** Opening Dataset block **

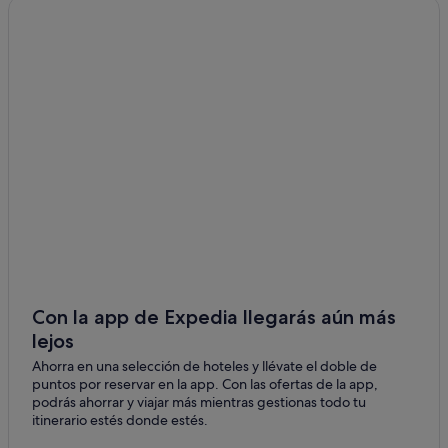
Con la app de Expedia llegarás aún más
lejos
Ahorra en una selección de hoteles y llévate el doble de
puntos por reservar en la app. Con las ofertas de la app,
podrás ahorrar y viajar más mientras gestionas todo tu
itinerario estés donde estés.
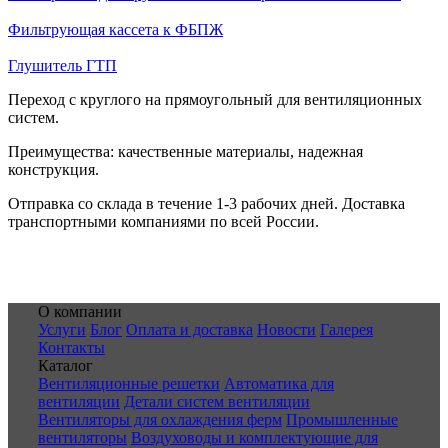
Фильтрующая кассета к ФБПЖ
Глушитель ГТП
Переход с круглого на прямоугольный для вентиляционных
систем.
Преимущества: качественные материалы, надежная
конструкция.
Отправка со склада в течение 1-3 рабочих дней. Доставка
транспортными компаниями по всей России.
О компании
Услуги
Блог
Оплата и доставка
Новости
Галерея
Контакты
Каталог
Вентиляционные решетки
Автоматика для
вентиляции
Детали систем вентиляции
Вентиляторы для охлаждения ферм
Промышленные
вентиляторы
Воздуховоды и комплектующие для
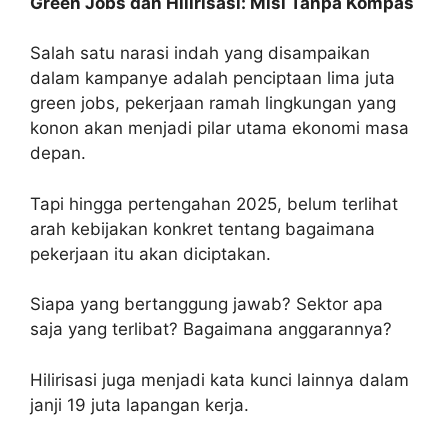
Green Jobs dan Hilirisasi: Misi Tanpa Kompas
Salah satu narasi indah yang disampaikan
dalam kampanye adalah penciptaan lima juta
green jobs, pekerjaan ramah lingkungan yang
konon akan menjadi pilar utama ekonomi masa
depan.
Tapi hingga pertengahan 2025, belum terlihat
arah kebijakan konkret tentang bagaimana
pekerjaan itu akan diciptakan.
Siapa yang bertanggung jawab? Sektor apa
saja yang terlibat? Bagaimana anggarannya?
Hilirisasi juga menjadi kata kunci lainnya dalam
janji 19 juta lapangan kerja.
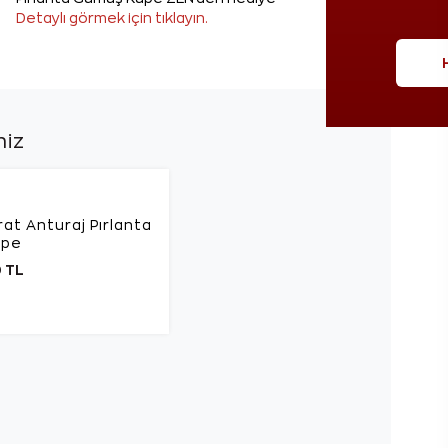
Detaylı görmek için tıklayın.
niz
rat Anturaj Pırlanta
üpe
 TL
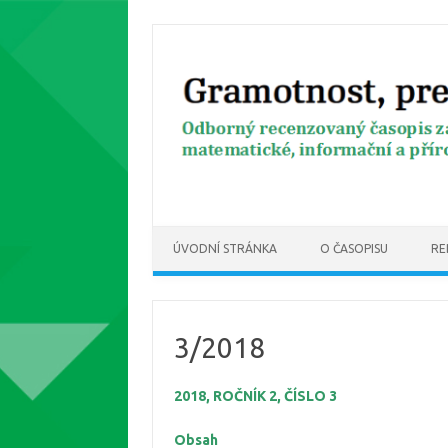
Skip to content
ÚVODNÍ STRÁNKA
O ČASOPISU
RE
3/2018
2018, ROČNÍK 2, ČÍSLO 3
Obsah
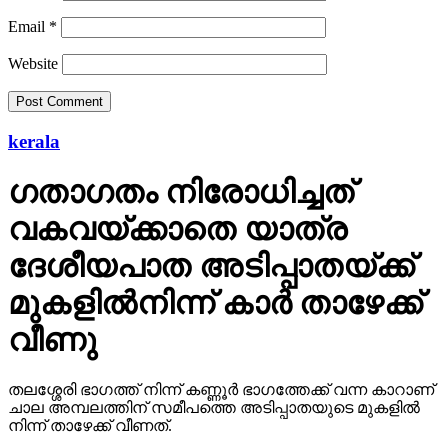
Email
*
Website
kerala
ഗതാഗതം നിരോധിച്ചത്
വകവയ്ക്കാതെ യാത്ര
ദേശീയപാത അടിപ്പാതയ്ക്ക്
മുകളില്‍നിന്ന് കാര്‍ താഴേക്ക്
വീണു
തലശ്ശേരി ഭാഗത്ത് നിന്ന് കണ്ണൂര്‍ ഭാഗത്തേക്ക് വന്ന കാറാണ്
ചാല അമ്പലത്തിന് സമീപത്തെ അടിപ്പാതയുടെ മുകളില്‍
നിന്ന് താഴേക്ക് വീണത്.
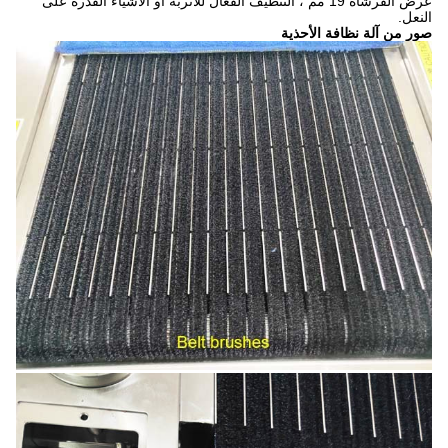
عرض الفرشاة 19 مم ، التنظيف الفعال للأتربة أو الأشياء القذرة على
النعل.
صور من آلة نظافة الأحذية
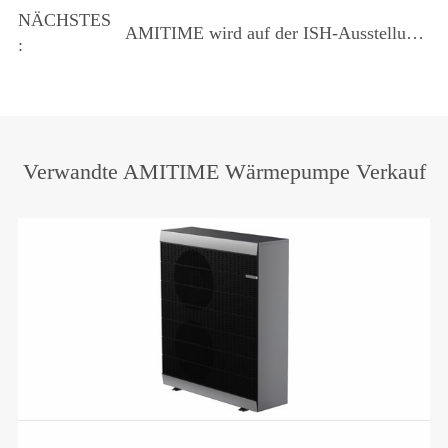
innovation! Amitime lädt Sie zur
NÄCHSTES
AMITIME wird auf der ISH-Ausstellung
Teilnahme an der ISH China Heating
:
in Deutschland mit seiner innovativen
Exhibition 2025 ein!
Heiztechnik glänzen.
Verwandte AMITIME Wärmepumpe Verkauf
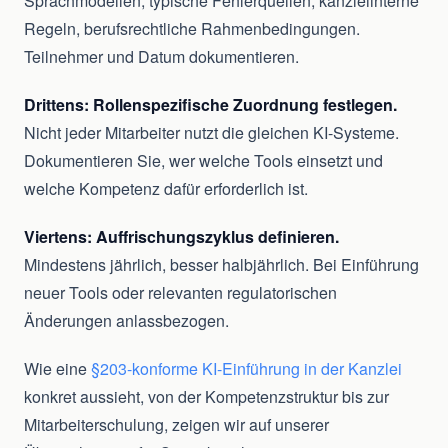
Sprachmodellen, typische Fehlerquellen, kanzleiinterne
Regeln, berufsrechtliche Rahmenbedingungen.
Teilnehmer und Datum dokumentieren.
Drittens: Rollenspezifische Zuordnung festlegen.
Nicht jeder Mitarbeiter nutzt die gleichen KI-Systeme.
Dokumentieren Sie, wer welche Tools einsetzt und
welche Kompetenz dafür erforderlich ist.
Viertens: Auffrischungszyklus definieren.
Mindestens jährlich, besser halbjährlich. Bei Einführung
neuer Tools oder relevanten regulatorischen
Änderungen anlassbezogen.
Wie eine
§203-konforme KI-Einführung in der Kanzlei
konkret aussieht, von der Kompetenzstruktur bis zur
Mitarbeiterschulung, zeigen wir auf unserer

** Closing Dataset block **

** About this task **
What must be output is the exact run of lines from the one holding "AMITIME wird auf der ISH-Ausstellung" through the end of the entries above, both ends included, minus the pictures.

** Answer box **
AMITIME wird auf der ISH-Ausstellung
Teilnahme an der ISH China Heating
:
in Deutschland mit seiner innovativen
Exhibition 2025 ein!
Heiztechnik glänzen.
Verwandte AMITIME Wärmepumpe Verkauf
Sprachmodellen, typische Fehlerquellen, kanzleiinterne
Regeln, berufsrechtliche Rahmenbedingungen.
Teilnehmer und Datum dokumentieren.
Drittens: Rollenspezifische Zuordnung festlegen.
Nicht jeder Mitarbeiter nutzt die gleichen KI-Systeme.
Dokumentieren Sie, wer welche Tools einsetzt und
welche Kompetenz dafür erforderlich ist.
Viertens: Auffrischungszyklus definieren.
Mindestens jährlich, besser halbjährlich. Bei Einführung
neuer Tools oder relevanten regulatorischen
Änderungen anlassbezogen.
Wie eine
§203-konforme KI-Einführung in der Kanzlei
konkret aussieht, von der Kompetenzstruktur bis zur
Mitarbeiterschulung, zeigen wir auf unserer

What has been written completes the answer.